The data —
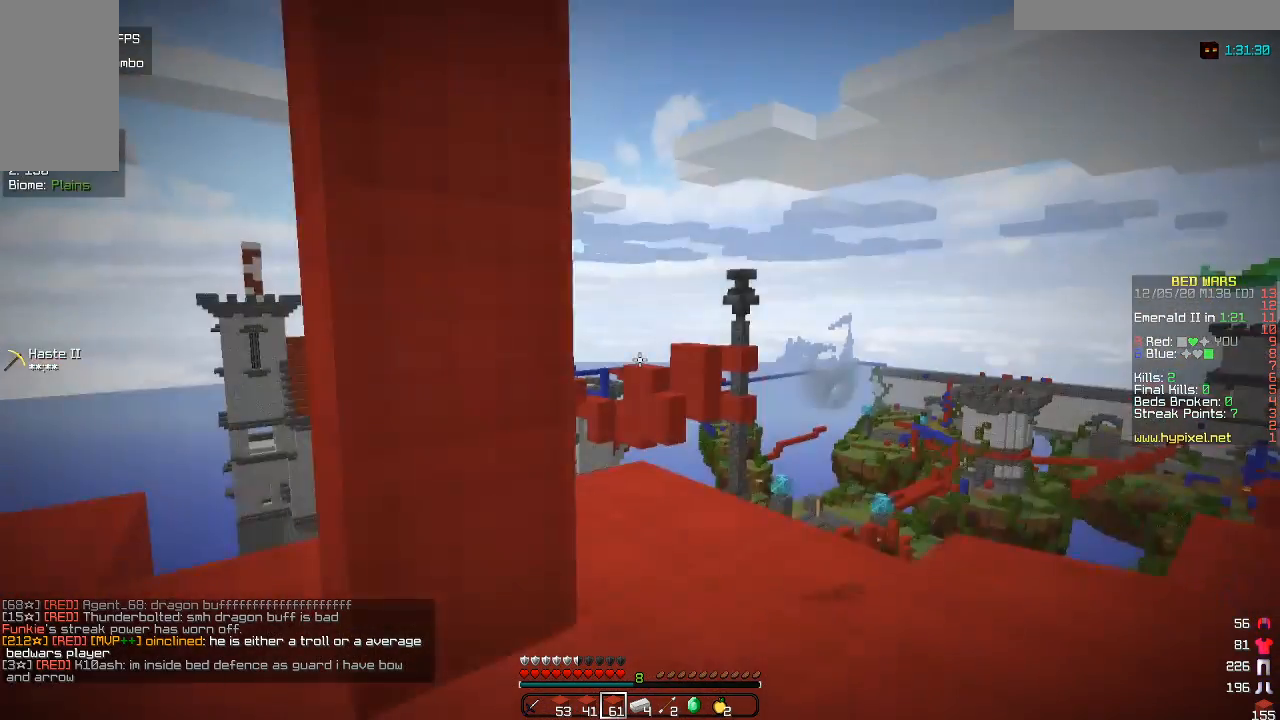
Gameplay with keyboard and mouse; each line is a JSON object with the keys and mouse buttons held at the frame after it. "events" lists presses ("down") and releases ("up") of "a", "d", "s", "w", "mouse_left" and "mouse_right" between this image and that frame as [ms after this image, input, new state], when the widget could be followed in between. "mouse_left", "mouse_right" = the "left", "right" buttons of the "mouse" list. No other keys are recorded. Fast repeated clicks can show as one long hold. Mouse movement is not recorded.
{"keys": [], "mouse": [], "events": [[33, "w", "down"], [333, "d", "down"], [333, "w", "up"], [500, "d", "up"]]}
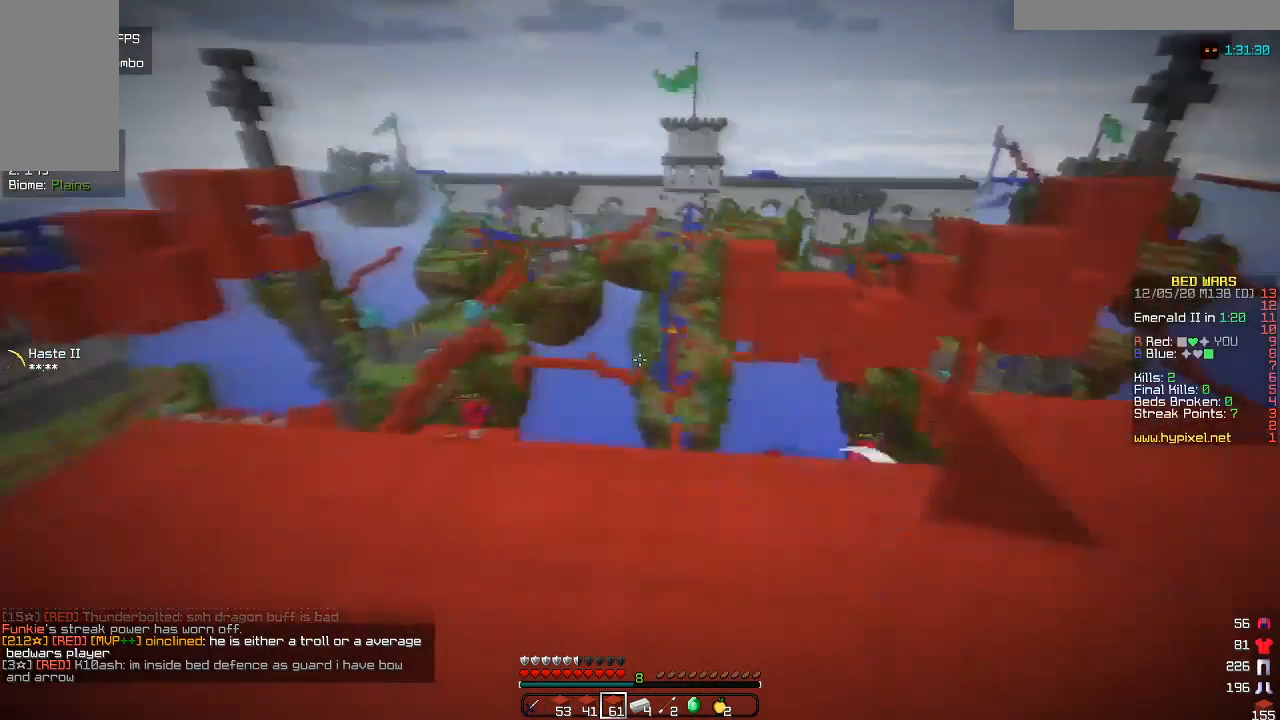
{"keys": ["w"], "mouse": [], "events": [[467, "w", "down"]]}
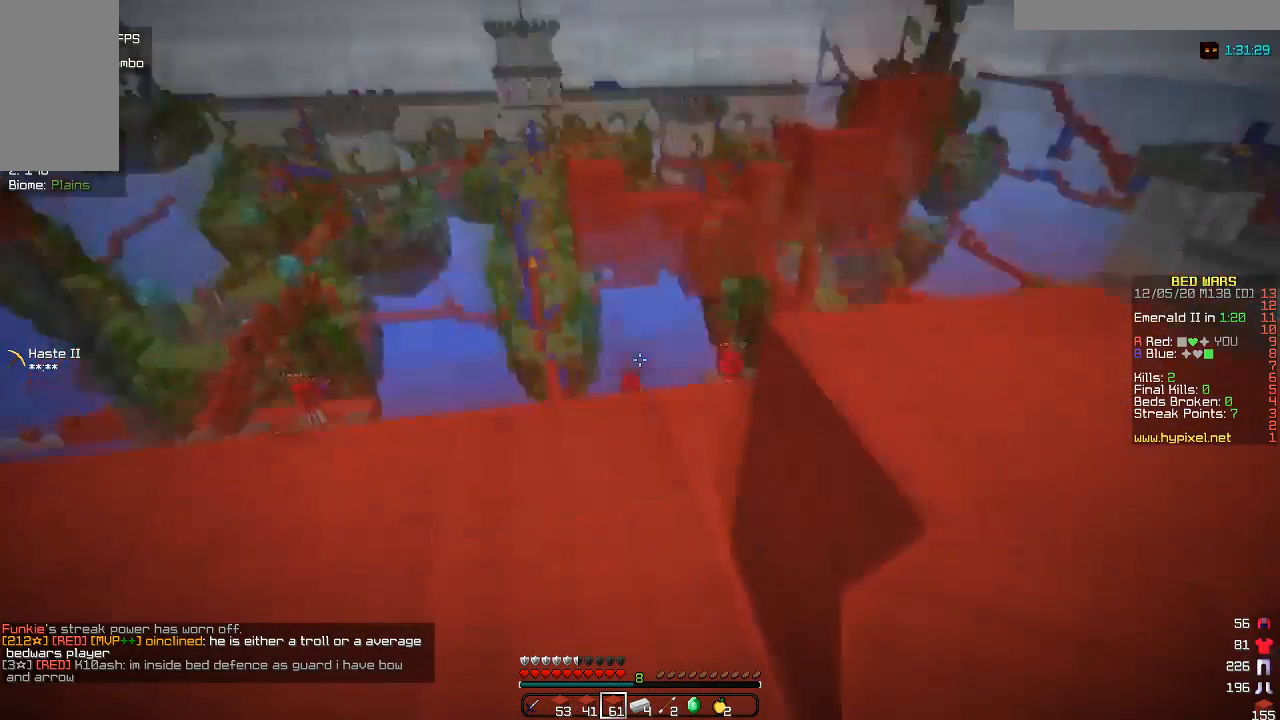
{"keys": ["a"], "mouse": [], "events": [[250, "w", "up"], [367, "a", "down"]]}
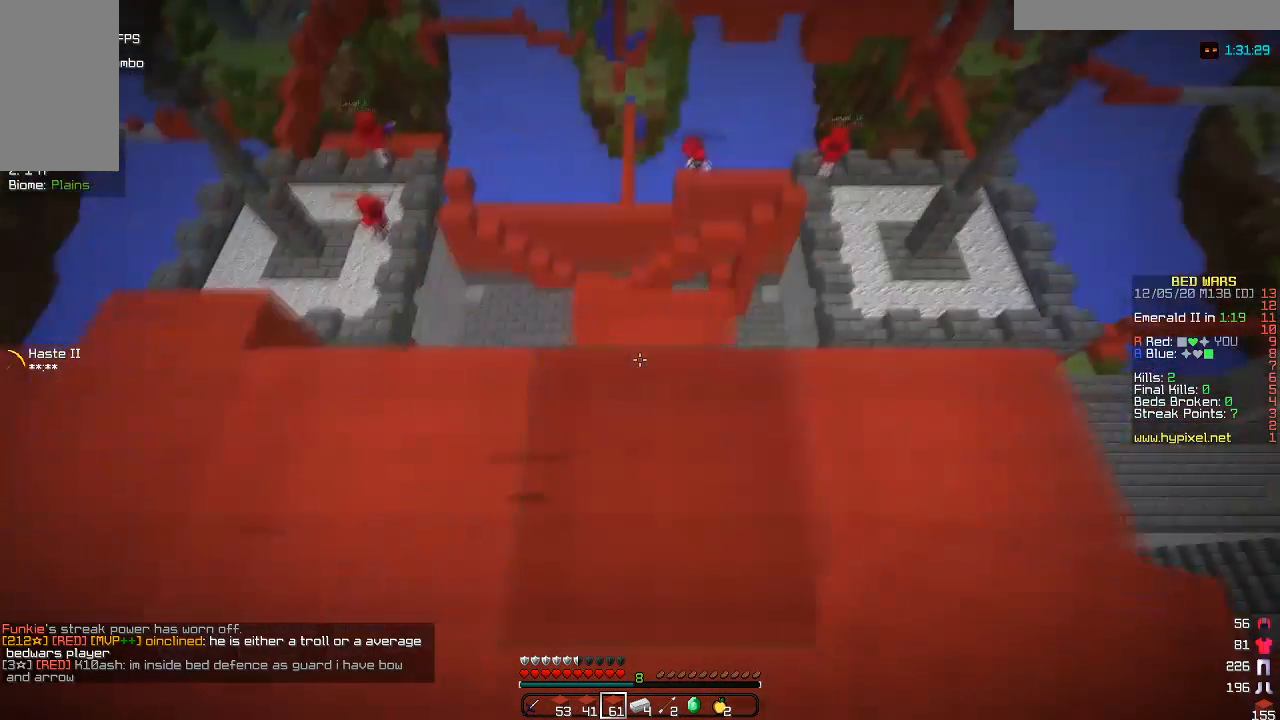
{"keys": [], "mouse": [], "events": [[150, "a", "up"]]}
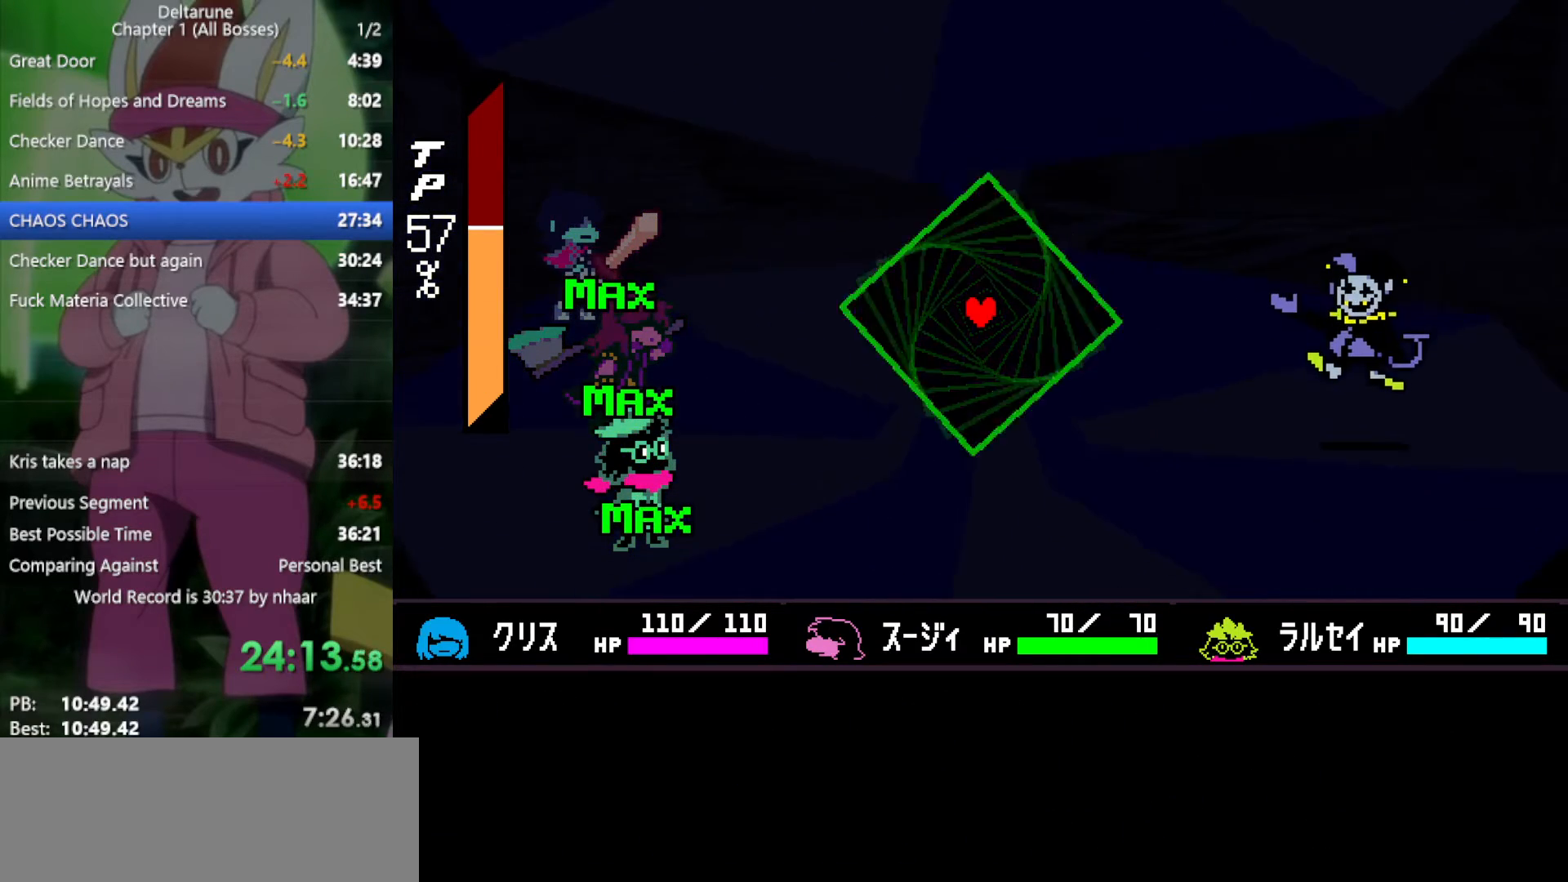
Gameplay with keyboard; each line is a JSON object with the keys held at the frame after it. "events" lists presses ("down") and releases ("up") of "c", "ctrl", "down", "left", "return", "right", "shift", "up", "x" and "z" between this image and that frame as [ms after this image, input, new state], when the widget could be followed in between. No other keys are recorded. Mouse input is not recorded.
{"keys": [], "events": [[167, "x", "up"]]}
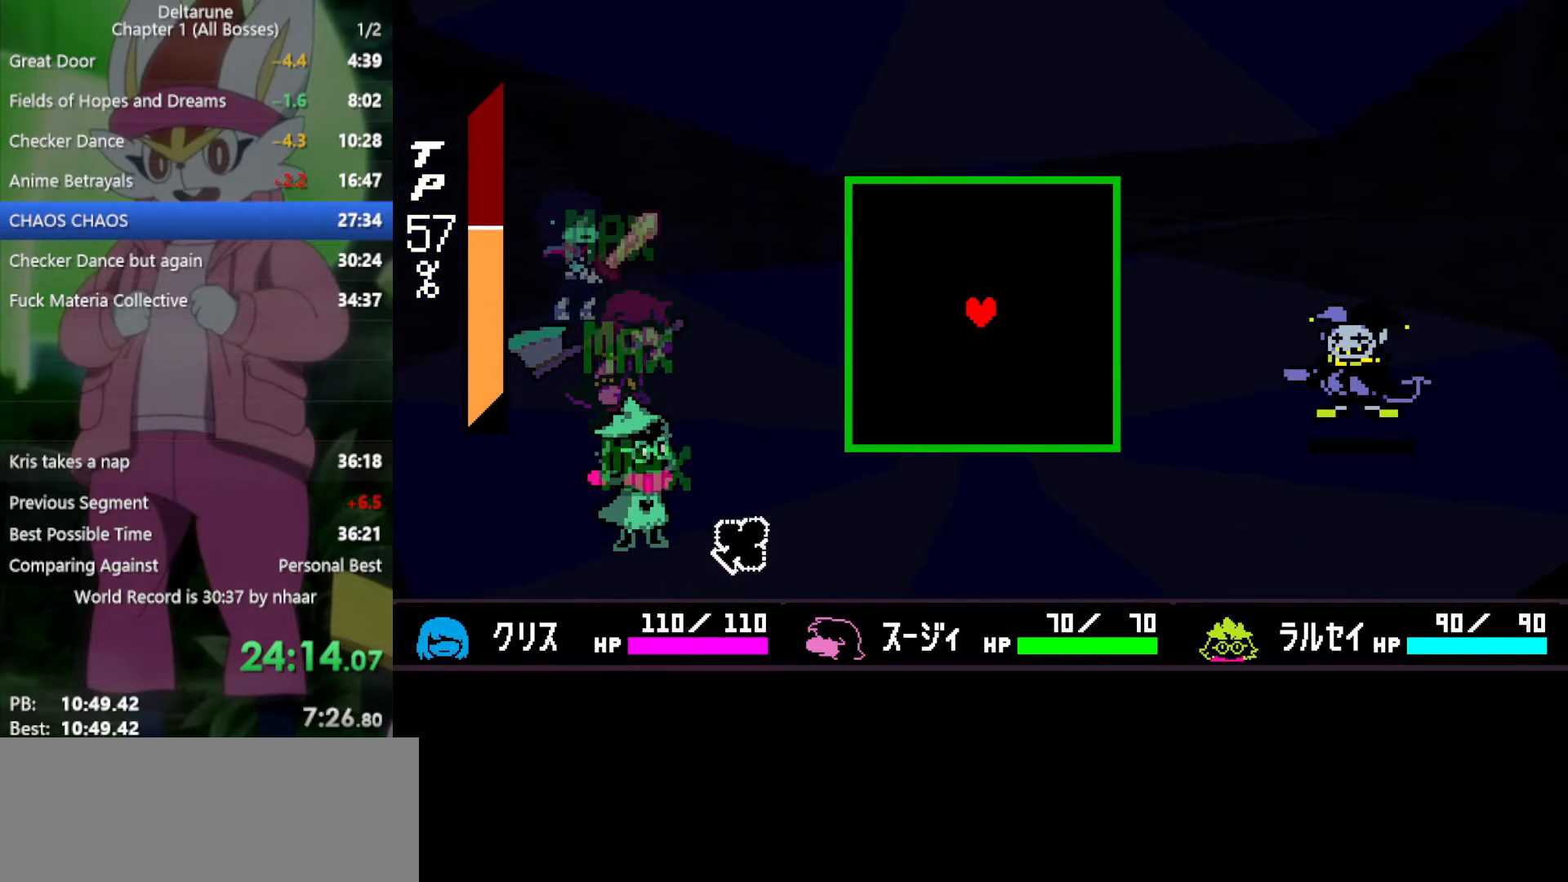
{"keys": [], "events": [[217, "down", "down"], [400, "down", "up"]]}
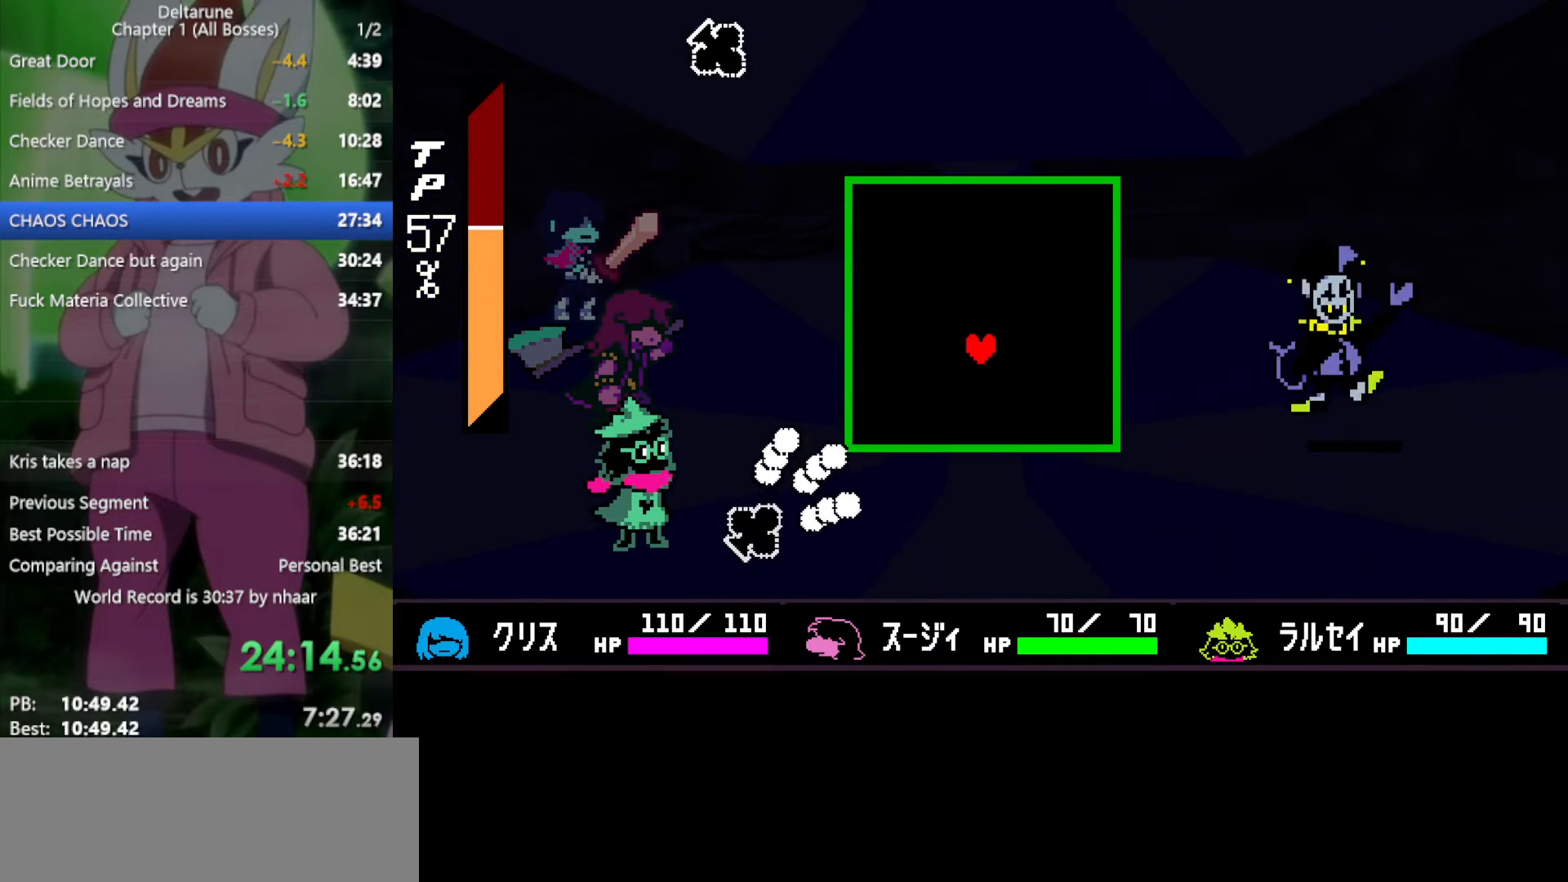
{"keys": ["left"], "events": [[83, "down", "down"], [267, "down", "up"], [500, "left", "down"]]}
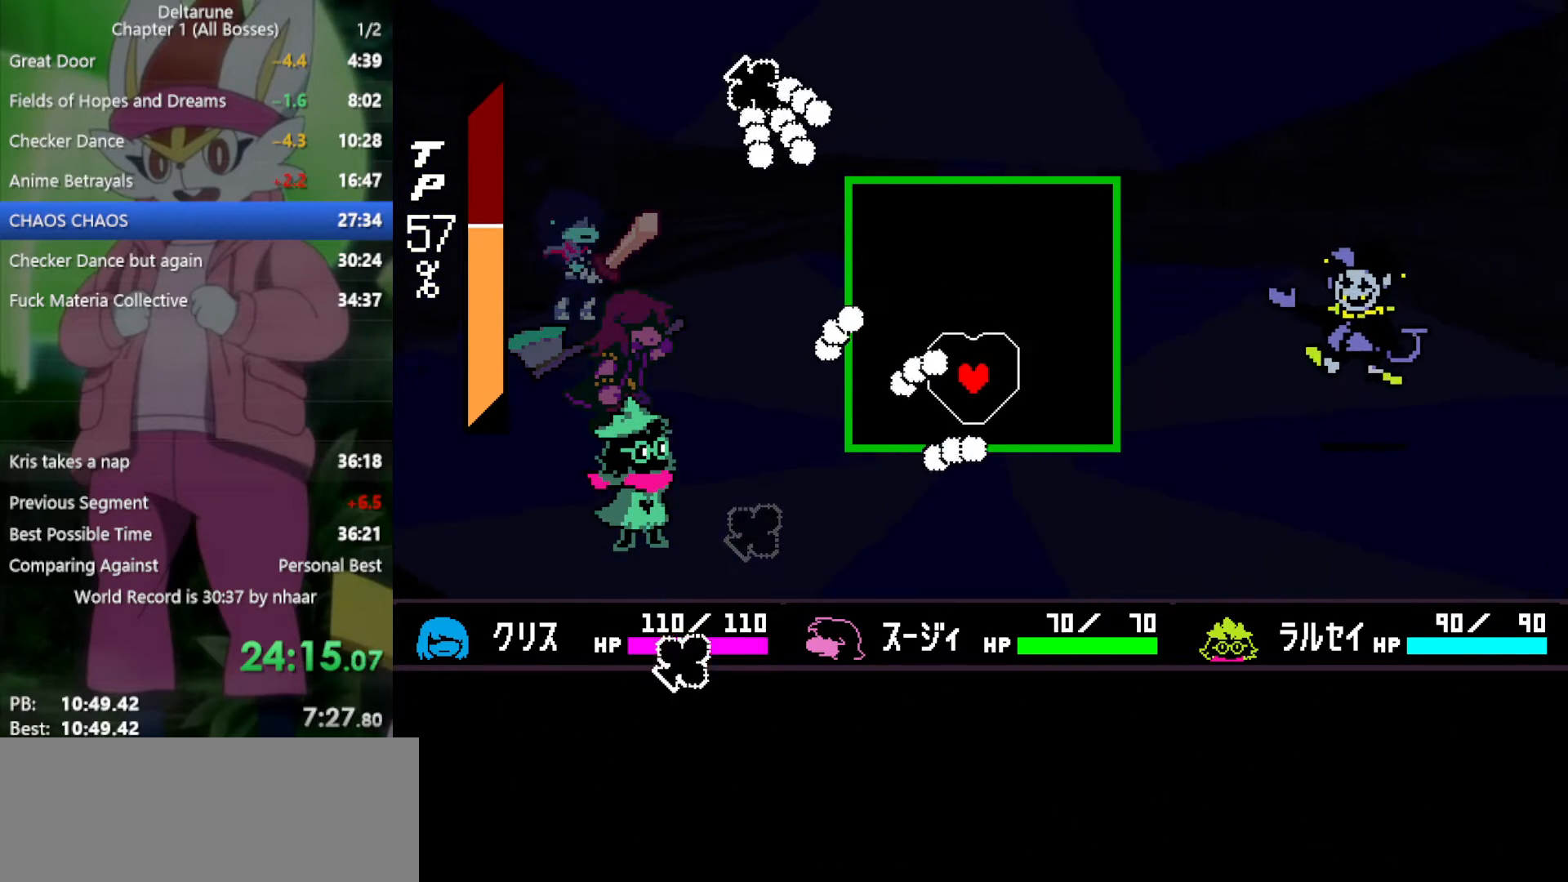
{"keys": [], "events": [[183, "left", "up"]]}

Work to complete —
In the copy, keep every line of the data above exactly and drop each picture.

Answer section —
Gameplay with keyboard and mouse; each line is a JSON object with the keys and mouse buttons held at the frame after it. "events" lists presses ("down") and releases ("up") of "a", "d", "s", "w", "mouse_left" and "mouse_right" between this image and that frame as [ms after this image, input, new state], when the widget could be followed in between. "mouse_left", "mouse_right" = the "left", "right" buttons of the "mouse" list. No other keys are recorded. Fast repeated clicks can show as one long hold. Mouse movement is not recorded.
{"keys": [], "mouse": [], "events": [[33, "w", "down"], [333, "d", "down"], [333, "w", "up"], [500, "d", "up"]]}
{"keys": ["w"], "mouse": [], "events": [[467, "w", "down"]]}
{"keys": ["a"], "mouse": [], "events": [[250, "w", "up"], [367, "a", "down"]]}
{"keys": [], "mouse": [], "events": [[150, "a", "up"]]}
Gameplay with keyboard; each line is a JSON object with the keys held at the frame after it. "events" lists presses ("down") and releases ("up") of "c", "ctrl", "down", "left", "return", "right", "shift", "up", "x" and "z" between this image and that frame as [ms after this image, input, new state], when the widget could be followed in between. No other keys are recorded. Mouse input is not recorded.
{"keys": [], "events": [[167, "x", "up"]]}
{"keys": [], "events": [[217, "down", "down"], [400, "down", "up"]]}
{"keys": ["left"], "events": [[83, "down", "down"], [267, "down", "up"], [500, "left", "down"]]}
{"keys": [], "events": [[183, "left", "up"]]}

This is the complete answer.